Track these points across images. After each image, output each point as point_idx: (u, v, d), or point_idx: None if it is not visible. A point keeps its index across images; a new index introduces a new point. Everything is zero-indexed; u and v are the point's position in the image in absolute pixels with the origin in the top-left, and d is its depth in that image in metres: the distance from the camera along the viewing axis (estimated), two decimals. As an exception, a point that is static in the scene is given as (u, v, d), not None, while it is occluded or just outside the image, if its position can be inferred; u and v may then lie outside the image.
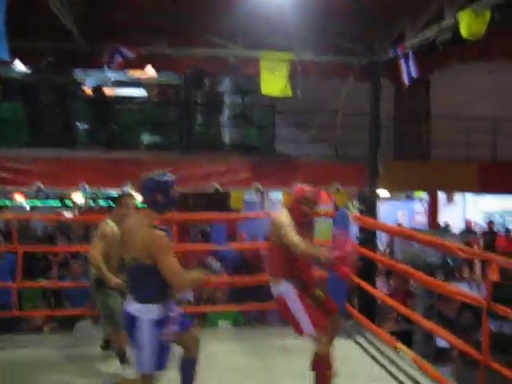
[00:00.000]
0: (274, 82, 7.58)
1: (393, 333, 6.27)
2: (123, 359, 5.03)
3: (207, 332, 6.34)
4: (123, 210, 5.07)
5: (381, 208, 11.65)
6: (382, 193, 11.27)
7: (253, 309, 7.37)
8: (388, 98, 10.06)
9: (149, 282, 3.60)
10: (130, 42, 7.39)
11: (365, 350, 5.98)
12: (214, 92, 10.07)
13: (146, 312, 3.58)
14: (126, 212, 4.99)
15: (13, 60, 8.19)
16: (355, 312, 6.61)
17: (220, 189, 8.99)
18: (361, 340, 6.22)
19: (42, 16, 6.63)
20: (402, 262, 7.68)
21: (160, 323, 3.58)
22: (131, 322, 3.60)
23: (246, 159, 9.35)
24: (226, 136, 10.51)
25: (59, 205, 12.82)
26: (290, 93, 7.60)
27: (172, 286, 3.60)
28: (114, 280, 4.90)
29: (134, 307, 3.61)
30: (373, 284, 6.96)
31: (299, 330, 4.18)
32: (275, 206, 12.12)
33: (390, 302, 6.07)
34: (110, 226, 5.09)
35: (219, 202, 10.11)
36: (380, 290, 8.90)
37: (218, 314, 7.39)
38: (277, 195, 12.09)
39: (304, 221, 4.27)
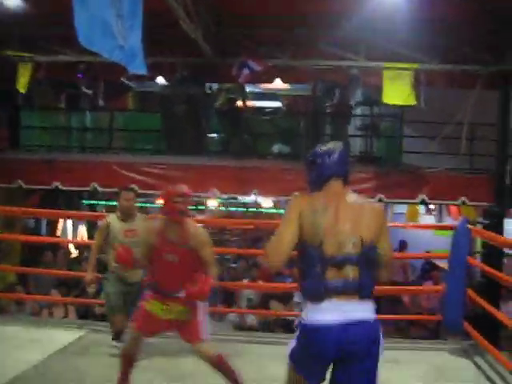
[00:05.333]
0: (396, 91, 7.55)
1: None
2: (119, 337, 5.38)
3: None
4: (123, 203, 5.43)
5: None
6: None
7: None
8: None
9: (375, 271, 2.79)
10: (255, 55, 7.78)
11: (483, 372, 5.70)
12: (343, 102, 10.11)
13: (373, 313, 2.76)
14: (127, 205, 5.41)
15: (154, 75, 9.01)
16: (475, 332, 6.30)
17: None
18: (480, 362, 5.93)
19: (177, 33, 7.22)
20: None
21: None
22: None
23: (372, 170, 9.27)
24: (354, 146, 10.50)
25: (192, 209, 13.64)
26: (413, 101, 7.52)
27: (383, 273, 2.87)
28: (90, 274, 5.41)
29: (365, 310, 2.70)
30: (495, 303, 6.57)
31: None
32: (398, 218, 11.86)
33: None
34: (106, 220, 5.52)
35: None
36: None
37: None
38: (401, 208, 11.83)
39: (181, 218, 4.04)
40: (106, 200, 13.23)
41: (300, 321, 2.74)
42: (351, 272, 2.65)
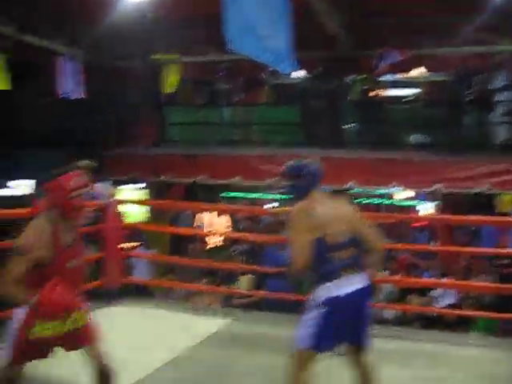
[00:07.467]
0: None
1: None
2: None
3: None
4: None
5: None
6: None
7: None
8: None
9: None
10: (396, 45, 7.66)
11: None
12: (484, 89, 9.62)
13: None
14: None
15: (295, 70, 9.20)
16: None
17: (486, 190, 8.61)
18: None
19: (317, 27, 7.33)
20: None
21: None
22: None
23: (518, 159, 8.76)
24: (497, 135, 9.95)
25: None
26: None
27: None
28: None
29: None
30: None
31: None
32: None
33: None
34: None
35: (486, 203, 9.65)
36: None
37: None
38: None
39: (77, 215, 3.35)
40: (244, 192, 13.61)
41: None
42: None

§ WHAT YOU HAVE TO DO: Every line of the material must be returned exactly; leave the images out.

§ SOLUTION:
Track these points across images. After each image, output each point as point_idx: (u, v, d), or point_idx: None if it is not visible. A point keeps its index across images; a new index introduces a new point. Everything is zero-indexed; u and v are the point's position in the image in absolute pixels with the origin in the top-left, and d is its depth in that image in metres: the distance from the camera along the viewing axis (estimated), two decimals. As an exception, a point that is static in the scene is given as (u, v, d), not None, while it is occluded or just outside the image, if its position can be inferred; u and v may then lie outside the image.
[00:00.000]
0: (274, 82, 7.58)
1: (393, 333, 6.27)
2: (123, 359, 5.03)
3: (207, 332, 6.34)
4: (123, 210, 5.07)
5: (381, 208, 11.65)
6: (382, 193, 11.27)
7: (253, 309, 7.37)
8: (388, 98, 10.06)
9: (149, 282, 3.60)
10: (130, 42, 7.39)
11: (365, 350, 5.98)
12: (214, 92, 10.07)
13: (146, 312, 3.58)
14: (126, 212, 4.99)
15: (13, 60, 8.19)
16: (355, 312, 6.61)
17: (220, 189, 8.99)
18: (361, 340, 6.22)
19: (42, 16, 6.63)
20: (402, 262, 7.68)
21: (160, 323, 3.58)
22: (131, 322, 3.60)
23: (246, 159, 9.35)
24: (226, 136, 10.51)
25: (59, 205, 12.82)
26: (290, 93, 7.60)
27: (172, 286, 3.60)
28: (114, 280, 4.90)
29: (134, 307, 3.61)
30: (373, 284, 6.96)
31: (299, 330, 4.18)
32: (275, 206, 12.12)
33: (390, 302, 6.07)
34: (110, 226, 5.09)
35: (219, 202, 10.11)
36: (380, 290, 8.90)
37: (218, 314, 7.39)
38: (277, 195, 12.09)
39: (304, 221, 4.27)
[00:05.333]
0: (396, 91, 7.55)
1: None
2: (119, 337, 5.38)
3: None
4: (123, 203, 5.43)
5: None
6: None
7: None
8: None
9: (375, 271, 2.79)
10: (255, 55, 7.78)
11: (483, 372, 5.70)
12: (343, 102, 10.11)
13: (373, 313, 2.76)
14: (127, 205, 5.41)
15: (154, 75, 9.01)
16: (475, 332, 6.30)
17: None
18: (480, 362, 5.93)
19: (177, 33, 7.22)
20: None
21: None
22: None
23: (372, 170, 9.27)
24: (354, 146, 10.50)
25: (192, 209, 13.64)
26: (413, 101, 7.52)
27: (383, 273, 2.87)
28: (90, 274, 5.41)
29: (365, 310, 2.70)
30: (495, 303, 6.57)
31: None
32: (398, 218, 11.86)
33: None
34: (106, 220, 5.52)
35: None
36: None
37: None
38: (401, 208, 11.83)
39: (181, 218, 4.04)
40: (106, 200, 13.23)
41: (300, 321, 2.74)
42: (351, 272, 2.65)
[00:07.467]
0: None
1: None
2: None
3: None
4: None
5: None
6: None
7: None
8: None
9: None
10: (396, 45, 7.66)
11: None
12: (484, 89, 9.62)
13: None
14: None
15: (295, 70, 9.20)
16: None
17: (486, 190, 8.61)
18: None
19: (317, 27, 7.33)
20: None
21: None
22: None
23: (518, 159, 8.76)
24: (497, 135, 9.95)
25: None
26: None
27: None
28: None
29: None
30: None
31: None
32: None
33: None
34: None
35: (486, 203, 9.65)
36: None
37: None
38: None
39: (77, 215, 3.35)
40: (244, 192, 13.61)
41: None
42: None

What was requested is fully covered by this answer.